* _Exercise prompt_
Check every line of the data below for the string "afspraak", and copy the ones that hold it.

(Transcribed page contents)
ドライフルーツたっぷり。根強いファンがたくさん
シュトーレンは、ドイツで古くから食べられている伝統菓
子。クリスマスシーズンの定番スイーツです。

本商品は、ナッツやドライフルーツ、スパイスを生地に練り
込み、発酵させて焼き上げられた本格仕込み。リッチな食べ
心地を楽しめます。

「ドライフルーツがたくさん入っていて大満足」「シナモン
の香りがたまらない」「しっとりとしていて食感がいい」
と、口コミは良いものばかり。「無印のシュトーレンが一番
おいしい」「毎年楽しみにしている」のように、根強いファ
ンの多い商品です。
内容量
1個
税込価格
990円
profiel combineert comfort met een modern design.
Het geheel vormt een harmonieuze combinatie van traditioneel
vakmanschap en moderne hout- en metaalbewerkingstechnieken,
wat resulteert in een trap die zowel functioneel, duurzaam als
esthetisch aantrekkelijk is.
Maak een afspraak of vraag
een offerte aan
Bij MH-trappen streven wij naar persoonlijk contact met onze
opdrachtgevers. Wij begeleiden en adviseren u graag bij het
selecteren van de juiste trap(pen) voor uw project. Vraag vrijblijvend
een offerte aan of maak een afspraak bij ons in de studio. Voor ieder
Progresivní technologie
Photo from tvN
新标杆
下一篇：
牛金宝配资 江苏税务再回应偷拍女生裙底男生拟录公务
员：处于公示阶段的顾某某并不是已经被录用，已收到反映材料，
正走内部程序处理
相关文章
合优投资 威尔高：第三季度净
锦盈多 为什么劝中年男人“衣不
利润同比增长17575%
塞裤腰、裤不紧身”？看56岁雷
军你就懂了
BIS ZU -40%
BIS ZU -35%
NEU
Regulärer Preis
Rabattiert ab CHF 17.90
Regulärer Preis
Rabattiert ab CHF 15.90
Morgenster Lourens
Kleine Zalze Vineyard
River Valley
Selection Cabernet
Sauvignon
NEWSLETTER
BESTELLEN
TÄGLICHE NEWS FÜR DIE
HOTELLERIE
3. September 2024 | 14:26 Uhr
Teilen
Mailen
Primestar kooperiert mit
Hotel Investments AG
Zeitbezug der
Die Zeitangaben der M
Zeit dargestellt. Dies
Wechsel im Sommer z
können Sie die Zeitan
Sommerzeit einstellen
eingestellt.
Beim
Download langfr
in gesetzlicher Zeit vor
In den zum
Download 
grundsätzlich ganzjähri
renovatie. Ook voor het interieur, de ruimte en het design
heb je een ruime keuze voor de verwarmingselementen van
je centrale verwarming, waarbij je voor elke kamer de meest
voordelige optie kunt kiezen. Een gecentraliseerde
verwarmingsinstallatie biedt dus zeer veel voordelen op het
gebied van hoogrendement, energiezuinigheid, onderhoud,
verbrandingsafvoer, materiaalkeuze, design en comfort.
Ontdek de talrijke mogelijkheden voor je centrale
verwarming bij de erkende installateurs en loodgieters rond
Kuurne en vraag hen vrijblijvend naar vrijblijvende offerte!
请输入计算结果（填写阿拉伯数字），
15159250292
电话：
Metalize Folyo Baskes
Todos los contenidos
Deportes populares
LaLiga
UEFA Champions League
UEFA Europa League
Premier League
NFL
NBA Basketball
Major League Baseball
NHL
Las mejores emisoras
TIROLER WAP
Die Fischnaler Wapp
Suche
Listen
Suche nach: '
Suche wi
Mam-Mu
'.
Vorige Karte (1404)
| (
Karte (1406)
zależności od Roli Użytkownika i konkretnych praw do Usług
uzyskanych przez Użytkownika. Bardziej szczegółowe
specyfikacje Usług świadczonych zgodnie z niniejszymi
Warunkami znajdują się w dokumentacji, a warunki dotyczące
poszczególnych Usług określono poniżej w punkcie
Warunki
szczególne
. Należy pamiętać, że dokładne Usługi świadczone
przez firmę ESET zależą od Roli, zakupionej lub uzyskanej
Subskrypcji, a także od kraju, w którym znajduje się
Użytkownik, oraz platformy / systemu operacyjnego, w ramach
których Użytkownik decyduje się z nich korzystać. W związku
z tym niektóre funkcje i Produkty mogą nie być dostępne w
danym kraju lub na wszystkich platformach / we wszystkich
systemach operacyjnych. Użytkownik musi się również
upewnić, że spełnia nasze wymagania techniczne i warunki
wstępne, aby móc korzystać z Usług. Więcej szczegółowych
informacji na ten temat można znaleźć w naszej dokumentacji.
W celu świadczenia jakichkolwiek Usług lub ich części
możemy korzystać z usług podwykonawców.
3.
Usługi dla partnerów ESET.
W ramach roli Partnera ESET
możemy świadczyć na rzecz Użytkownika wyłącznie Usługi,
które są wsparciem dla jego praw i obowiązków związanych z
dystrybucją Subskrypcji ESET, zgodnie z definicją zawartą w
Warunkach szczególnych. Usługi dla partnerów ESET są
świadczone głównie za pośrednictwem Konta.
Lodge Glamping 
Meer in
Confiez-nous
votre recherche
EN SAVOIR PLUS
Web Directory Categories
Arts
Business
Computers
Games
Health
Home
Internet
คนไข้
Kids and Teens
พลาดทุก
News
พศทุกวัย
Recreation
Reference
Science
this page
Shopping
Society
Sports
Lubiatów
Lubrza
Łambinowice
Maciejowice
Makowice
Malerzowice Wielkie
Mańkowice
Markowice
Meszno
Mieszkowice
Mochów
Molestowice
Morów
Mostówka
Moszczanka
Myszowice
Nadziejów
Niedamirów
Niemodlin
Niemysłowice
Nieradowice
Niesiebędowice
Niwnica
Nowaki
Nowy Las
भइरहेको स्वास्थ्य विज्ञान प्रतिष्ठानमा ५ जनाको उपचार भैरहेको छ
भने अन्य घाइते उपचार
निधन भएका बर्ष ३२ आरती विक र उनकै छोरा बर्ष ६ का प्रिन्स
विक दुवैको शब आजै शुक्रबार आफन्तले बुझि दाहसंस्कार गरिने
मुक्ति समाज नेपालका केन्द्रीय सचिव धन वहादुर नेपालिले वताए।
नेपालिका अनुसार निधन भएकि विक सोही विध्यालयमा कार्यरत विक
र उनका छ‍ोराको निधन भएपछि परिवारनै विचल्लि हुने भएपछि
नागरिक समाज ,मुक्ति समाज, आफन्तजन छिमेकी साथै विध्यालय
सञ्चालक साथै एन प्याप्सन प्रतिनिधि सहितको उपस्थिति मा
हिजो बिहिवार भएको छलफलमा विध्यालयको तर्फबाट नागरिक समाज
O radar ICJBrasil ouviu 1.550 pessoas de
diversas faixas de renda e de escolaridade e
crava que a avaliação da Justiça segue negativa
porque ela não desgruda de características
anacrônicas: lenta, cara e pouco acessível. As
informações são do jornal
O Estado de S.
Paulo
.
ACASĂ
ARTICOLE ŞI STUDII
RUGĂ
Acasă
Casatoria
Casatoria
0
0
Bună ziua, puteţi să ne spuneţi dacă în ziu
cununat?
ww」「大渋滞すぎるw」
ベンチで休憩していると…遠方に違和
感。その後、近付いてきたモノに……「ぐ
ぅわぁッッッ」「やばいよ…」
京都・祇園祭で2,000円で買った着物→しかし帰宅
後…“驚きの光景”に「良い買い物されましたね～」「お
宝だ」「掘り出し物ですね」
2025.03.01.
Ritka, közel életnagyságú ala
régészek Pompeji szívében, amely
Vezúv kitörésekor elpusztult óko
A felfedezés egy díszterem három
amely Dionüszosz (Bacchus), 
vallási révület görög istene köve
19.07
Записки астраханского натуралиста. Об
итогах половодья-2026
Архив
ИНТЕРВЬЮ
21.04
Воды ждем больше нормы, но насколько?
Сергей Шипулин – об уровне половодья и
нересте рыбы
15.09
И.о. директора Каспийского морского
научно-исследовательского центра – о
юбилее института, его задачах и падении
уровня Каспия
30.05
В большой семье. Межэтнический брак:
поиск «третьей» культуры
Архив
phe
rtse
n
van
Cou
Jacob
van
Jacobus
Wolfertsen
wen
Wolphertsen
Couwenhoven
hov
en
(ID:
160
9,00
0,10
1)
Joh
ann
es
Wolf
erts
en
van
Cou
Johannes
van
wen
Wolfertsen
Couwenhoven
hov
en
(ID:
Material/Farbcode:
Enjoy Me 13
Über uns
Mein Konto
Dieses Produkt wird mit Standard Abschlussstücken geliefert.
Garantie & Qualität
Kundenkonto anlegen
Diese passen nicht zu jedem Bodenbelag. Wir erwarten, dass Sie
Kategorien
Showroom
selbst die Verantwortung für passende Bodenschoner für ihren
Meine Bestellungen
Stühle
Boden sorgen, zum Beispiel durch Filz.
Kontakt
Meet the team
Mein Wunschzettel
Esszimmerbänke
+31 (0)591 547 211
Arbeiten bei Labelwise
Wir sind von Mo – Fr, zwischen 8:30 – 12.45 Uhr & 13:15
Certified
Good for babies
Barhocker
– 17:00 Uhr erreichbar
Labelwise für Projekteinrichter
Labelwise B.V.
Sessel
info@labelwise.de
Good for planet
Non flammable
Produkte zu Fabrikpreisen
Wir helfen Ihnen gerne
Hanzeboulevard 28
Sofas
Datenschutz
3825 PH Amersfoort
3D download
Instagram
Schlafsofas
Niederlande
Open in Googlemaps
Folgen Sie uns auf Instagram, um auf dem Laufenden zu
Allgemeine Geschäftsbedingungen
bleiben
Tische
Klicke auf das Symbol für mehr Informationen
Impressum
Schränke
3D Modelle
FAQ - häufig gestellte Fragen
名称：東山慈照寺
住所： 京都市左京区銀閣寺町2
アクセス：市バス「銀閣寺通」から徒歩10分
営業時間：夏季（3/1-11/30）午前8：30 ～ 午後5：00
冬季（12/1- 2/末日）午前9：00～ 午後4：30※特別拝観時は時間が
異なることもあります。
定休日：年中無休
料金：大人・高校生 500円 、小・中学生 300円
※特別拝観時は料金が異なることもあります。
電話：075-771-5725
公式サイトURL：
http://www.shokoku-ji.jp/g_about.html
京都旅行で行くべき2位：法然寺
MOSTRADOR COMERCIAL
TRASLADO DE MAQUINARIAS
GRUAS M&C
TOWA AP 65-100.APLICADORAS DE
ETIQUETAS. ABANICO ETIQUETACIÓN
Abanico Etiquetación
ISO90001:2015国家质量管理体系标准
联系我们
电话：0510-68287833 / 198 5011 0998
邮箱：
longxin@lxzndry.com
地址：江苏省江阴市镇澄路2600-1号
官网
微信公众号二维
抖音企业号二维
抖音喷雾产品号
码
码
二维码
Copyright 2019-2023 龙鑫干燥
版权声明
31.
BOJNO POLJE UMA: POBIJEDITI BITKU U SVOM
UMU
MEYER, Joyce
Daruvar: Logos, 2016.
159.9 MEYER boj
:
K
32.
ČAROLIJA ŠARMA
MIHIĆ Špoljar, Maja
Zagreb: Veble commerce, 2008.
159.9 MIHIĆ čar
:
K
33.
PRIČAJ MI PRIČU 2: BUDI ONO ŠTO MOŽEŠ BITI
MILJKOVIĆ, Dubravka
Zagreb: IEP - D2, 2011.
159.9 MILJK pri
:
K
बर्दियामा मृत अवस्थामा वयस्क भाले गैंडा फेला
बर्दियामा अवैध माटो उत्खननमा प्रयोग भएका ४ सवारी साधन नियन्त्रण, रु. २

* _Answer space_
Maak een afspraak of vraag
een offerte aan of maak een afspraak bij ons in de studio. Voor ieder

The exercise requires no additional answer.